Temperature monitoring was determined to be one of the most important aspects to record. The project team installed six monitoring stations both upstream and downstream of the two developments to ensure adequate data were obtained. Temperature data is obtained between May 1 and October 1.
Temperature Monitoring Station Locations
At the beginning of the project, temperature monitors were placed in the Kinnickinnic River upstream (Site 3) of the potential Hans Hagen Development, and upstream (Site 2) and downstream (Site 1) of the Sterling Ponds Development. In 2013, the project took on a more narrow scope and eliminated all but Site 5. A Trout Unlimited temperature monitoring station (Site 1A) between Sites 1 and 2 has been operating since 1992.

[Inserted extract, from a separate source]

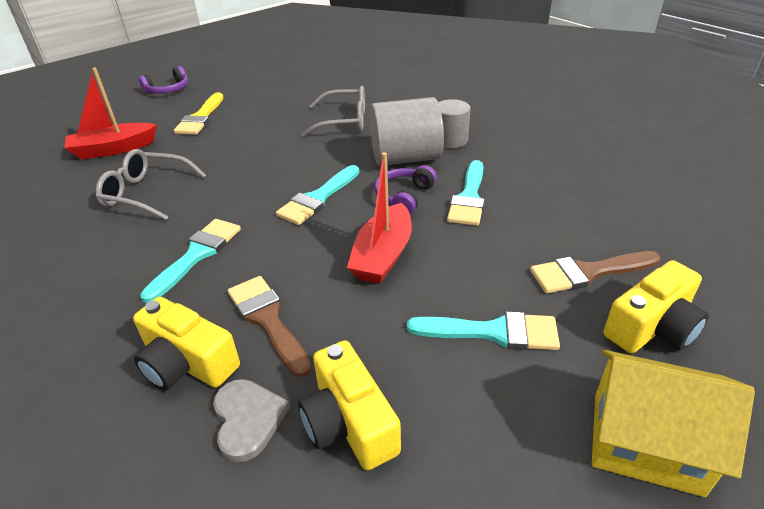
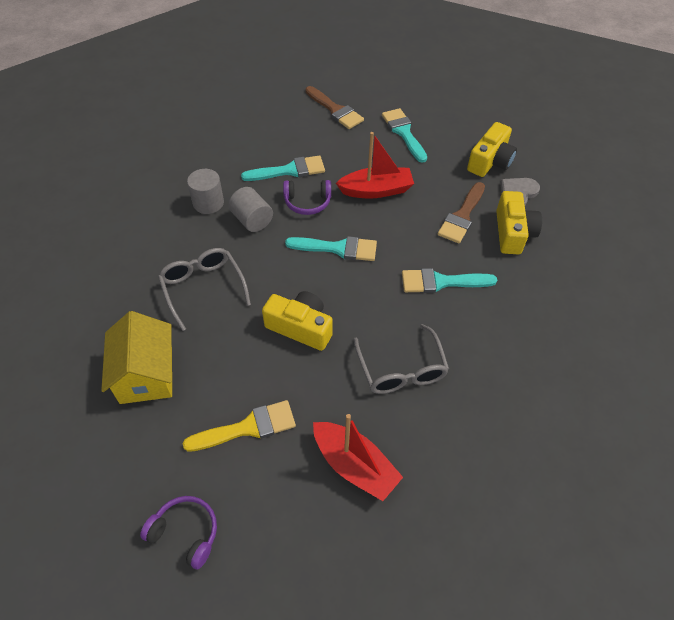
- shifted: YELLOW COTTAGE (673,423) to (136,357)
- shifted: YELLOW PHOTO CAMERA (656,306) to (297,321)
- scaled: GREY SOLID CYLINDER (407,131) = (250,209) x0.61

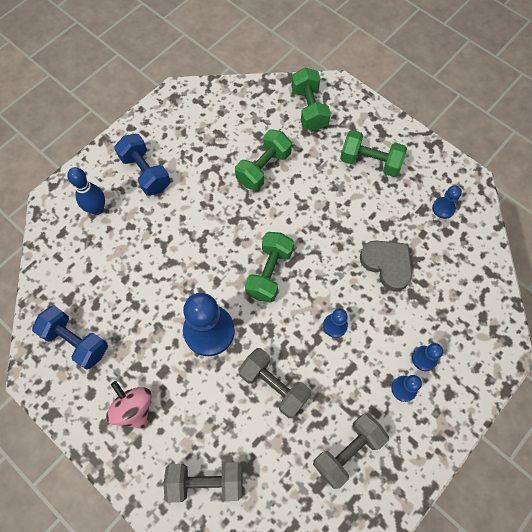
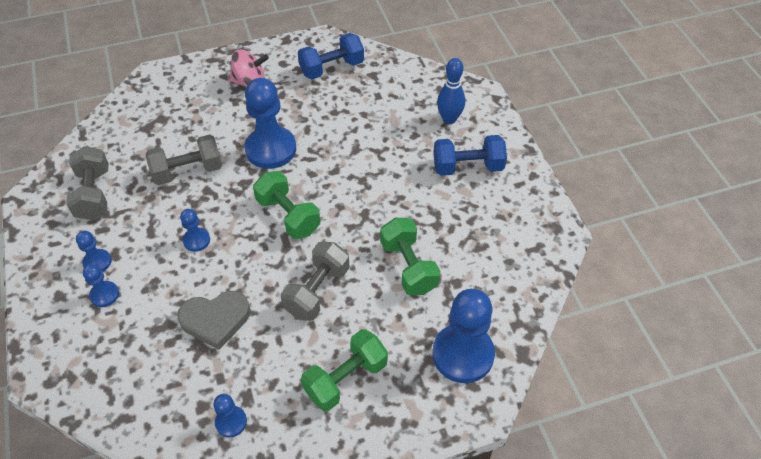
- shifted: GREY FREE WEIGHT (203,482) to (315,281)
- swapped: EMERALD FREE WEIGHT (311,99) to ROYAL BLUE CHESS PAWN (463,336)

The temperature of the water both above and below each development is important. Temperature monitoring upstream and downstream of the Sterling Ponds property is possible, as Sumner Creek (a small, intermittent tributary of the Kinnickinnic River) extends through the property. Temperature monitors were placed in Sumner Creek at locations upstream (Site 6) and downstream (Site 4 and 4a) of the Sterling Ponds Development. Three temperature monitors (Site 5) were placed in and around one of the Sterling Ponds storm water detention ponds (wet pond). As for the proposed future development, there is no particular drainage way running through this area. A temperature monitor may be placed at the constructed outlet of the property, but until then it may be difficult to determine where the surface water enters the Kinnickinnic River.
Proposed Future Development
Since the beginning of the project, the proposed future development has been put into a permanent conservation easement and we have noticed that the effects of Sterling Ponds are "absorbed" in Sumner Creek prior to entering the Kinnickinnic. Therefore, we narrowed the scope of the project to determine how well the storm water practices are working within the Sterling Ponds subdivsion.
Onset HOBO Water Temp Pro Loggers were purchased for the temperature monitoring component of this study. The loggers are each housed in a metal protective structure, as shown on the right, to deter theft and vandalism.
Loggers at sites 1 and 3 will be left in place year round. All other loggers will be launched May 1 through October 15 annually. The loggers are programmed to take readings every 10 minutes. Date and time stamps automatically update to match the computer the logger is launched from, therefore, by using the same computer to launch each logger the date and time stamps are synchronized.
Temperature data is downloaded monthly to prevent loss of an entire season of data if something should happen to any of the monitors. Stream temperatures are taken with a hand thermometer during the time the data is downloaded to verify the accuracy of the monitor's readings.